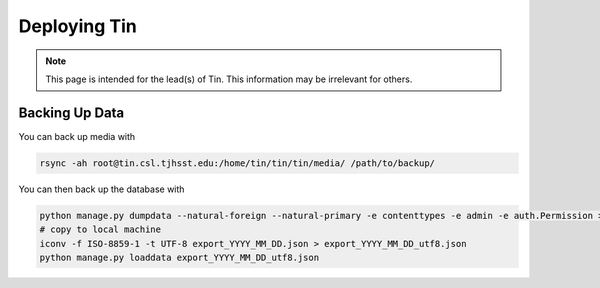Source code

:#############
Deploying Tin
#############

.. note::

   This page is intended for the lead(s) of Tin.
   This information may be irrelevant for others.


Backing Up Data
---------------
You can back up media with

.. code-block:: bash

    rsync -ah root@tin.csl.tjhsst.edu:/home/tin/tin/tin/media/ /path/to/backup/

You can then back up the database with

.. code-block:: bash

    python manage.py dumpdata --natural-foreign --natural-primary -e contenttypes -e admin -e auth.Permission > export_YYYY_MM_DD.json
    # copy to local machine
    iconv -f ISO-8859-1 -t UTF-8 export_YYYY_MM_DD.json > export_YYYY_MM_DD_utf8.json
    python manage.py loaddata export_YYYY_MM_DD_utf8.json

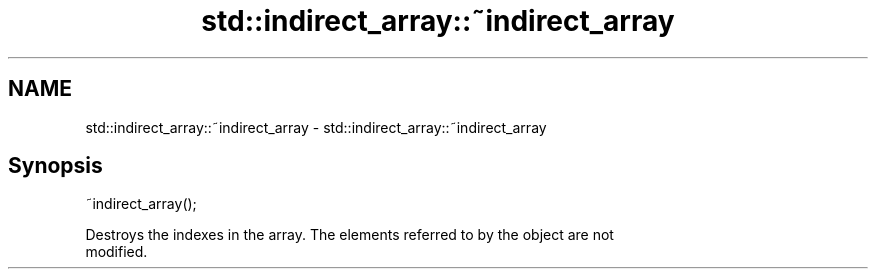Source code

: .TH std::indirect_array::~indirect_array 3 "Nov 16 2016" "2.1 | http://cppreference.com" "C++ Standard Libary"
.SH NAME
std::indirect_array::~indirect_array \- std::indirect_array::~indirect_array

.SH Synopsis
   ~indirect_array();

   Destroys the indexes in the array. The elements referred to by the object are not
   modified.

Task item:
Go line by line through the data and copy any that contain "media".

Result of this exercise:
You can back up media with
    rsync -ah root@tin.csl.tjhsst.edu:/home/tin/tin/tin/media/ /path/to/backup/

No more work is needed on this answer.